With a Fed research paper floating up to $2.1 trillion in additional reduction and a nominee known for aggressive balance sheet views facing confirmation today, the next chapter remains unwritten. Investors should monitor three signals: Warsh’s confirmation hearing testimony for any commitments on reduction pace, reserve market conditions through the April tax season as a test of reserve management purchase adequacy, and any Fed communication shifting from “maintain ample reserves” to “resume gradual reduction.”
Balance sheet policy operates in the background, but its effects ripple through every asset class. Staying informed on the Fed’s liquidity posture is essential for positioning portfolios through the next phase of monetary policy normalisation.
For investors positioning portfolios through the next phase of monetary policy normalisation, understanding portfolio positioning strategies during liquidity withdrawal phases becomes essential as the Fed’s balance sheet trajectory remains uncertain.
Frequently Asked Questions
What is Fed balance sheet reduction and how does it affect investors?
Fed balance sheet reduction, also called quantitative tightening, is the process by which the Federal Reserve shrinks its holdings of Treasury securities and mortgage-backed securities, withdrawing liquidity from the financial system. For investors, this tightening of liquidity conditions can create headwinds for equities and push bond yields higher.
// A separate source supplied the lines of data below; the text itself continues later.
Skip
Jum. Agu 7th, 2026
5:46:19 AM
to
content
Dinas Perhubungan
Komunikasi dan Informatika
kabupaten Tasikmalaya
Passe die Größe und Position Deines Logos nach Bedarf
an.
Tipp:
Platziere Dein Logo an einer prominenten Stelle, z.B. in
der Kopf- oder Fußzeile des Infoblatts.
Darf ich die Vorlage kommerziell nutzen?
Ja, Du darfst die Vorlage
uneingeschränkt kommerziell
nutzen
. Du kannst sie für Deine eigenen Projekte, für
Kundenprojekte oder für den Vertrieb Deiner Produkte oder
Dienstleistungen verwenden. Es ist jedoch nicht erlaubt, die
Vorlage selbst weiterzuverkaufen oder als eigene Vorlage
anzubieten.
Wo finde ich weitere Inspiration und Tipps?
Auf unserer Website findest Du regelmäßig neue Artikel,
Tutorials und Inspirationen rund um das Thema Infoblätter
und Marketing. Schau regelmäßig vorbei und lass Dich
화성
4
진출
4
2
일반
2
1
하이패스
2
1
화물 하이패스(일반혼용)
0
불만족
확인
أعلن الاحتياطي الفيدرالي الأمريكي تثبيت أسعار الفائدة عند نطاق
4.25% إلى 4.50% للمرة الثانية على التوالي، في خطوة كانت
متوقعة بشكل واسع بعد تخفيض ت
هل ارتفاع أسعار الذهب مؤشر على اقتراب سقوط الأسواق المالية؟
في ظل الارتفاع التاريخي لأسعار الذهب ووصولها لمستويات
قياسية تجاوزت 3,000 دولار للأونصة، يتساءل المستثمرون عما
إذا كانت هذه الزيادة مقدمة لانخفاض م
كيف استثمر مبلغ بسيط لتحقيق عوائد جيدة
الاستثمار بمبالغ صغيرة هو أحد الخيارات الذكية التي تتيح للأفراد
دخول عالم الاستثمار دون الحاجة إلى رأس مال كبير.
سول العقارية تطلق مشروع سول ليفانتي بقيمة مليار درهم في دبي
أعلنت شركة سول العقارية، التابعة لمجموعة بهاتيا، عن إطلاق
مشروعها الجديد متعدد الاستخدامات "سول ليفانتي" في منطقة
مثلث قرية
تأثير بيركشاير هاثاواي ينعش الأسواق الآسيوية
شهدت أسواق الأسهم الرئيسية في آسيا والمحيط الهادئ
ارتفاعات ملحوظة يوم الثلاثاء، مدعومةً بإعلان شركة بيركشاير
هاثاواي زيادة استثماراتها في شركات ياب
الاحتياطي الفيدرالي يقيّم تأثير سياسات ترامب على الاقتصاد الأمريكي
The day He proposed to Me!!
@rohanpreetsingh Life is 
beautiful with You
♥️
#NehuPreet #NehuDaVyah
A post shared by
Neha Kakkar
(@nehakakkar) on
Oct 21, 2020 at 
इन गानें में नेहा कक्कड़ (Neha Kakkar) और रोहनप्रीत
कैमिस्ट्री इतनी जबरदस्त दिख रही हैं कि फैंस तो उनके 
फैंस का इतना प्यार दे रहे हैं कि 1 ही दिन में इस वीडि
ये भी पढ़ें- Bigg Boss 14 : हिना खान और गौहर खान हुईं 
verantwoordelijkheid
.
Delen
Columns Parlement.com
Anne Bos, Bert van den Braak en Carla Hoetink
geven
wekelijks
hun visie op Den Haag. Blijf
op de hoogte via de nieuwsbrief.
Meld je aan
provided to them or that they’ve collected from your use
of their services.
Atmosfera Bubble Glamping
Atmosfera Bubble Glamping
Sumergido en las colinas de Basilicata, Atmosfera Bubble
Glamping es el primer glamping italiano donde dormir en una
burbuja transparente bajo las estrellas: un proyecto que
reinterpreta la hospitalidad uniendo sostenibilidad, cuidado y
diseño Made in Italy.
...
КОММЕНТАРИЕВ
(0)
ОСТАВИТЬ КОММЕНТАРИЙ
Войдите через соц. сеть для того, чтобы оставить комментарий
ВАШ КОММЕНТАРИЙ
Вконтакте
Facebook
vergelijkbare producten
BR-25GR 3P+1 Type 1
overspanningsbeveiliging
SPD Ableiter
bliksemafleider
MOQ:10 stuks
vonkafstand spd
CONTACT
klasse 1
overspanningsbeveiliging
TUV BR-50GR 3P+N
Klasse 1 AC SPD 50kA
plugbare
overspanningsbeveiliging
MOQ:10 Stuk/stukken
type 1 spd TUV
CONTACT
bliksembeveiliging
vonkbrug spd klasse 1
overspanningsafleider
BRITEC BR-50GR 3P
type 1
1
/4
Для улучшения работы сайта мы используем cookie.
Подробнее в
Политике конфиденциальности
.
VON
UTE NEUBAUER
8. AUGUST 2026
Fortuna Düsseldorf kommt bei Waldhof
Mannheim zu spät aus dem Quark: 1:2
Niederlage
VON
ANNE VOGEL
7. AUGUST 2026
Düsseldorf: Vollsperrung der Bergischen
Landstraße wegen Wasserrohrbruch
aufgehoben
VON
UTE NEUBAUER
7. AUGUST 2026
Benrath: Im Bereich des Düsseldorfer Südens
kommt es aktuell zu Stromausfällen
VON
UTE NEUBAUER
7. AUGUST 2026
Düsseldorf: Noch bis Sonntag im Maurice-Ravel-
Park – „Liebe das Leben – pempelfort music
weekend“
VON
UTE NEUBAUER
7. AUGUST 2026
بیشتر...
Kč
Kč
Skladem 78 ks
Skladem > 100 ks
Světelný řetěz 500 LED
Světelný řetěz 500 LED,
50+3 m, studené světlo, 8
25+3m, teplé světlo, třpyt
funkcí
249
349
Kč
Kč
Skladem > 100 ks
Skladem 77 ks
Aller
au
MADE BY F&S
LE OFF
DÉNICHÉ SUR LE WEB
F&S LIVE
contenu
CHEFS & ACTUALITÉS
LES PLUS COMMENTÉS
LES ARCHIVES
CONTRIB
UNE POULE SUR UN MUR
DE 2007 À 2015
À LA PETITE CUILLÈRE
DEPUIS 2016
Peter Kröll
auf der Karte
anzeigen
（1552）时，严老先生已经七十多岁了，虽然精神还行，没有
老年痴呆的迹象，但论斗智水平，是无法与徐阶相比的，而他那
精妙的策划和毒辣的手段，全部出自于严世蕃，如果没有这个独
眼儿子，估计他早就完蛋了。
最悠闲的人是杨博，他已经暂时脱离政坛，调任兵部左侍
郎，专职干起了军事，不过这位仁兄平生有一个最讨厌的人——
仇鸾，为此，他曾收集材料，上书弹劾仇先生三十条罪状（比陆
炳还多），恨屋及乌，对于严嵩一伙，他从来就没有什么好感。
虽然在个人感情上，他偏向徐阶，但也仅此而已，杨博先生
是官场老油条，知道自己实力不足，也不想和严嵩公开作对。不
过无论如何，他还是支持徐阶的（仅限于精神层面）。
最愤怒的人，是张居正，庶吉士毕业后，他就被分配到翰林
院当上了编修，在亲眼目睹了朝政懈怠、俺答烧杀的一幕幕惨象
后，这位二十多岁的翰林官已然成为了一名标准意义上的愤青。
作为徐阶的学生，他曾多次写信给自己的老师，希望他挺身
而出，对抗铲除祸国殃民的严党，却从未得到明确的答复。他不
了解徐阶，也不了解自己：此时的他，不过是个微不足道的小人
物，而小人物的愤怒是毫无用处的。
How much has the Federal Reserve reduced its balance sheet so far?
The Fed reduced its balance sheet from a pandemic peak of approximately $9 trillion to $6.7 trillion as of April 2026, a total reduction of roughly $2.4 trillion. Quantitative tightening officially concluded on 1 December 2025 without triggering a funding market crisis.
What are reserve management purchases and are they the same as quantitative easing?
Reserve management purchases are monthly Treasury bill purchases of approximately $40 billion designed to maintain stable reserve levels through seasonal pressures such as tax outflows, and they are not the same as quantitative easing. Unlike QE, they target only short-dated securities and are intended as operational maintenance rather than economic stimulus.
How could Kevin Warsh's confirmation as Fed Chair affect balance sheet policy?
Kevin Warsh has publicly advocated for aggressive balance sheet reduction, arguing that large Fed holdings distort asset prices and keep financial conditions looser than fundamentals justify. If confirmed, his philosophy could accelerate shrinkage beyond current projections, adding a potential liquidity headwind for rate-sensitive assets.
What is the ample reserves threshold the Fed uses to guide balance sheet decisions?
The ample reserves threshold is not a fixed number but a dynamic range the Fed monitors through money market conditions, including overnight repo rates, the spread between the federal funds rate and interest on reserve balances, and Treasury bill yields. The Fed will not reduce its balance sheet below the level where falling reserves risk triggering funding market stress similar to the 2019 repo crisis.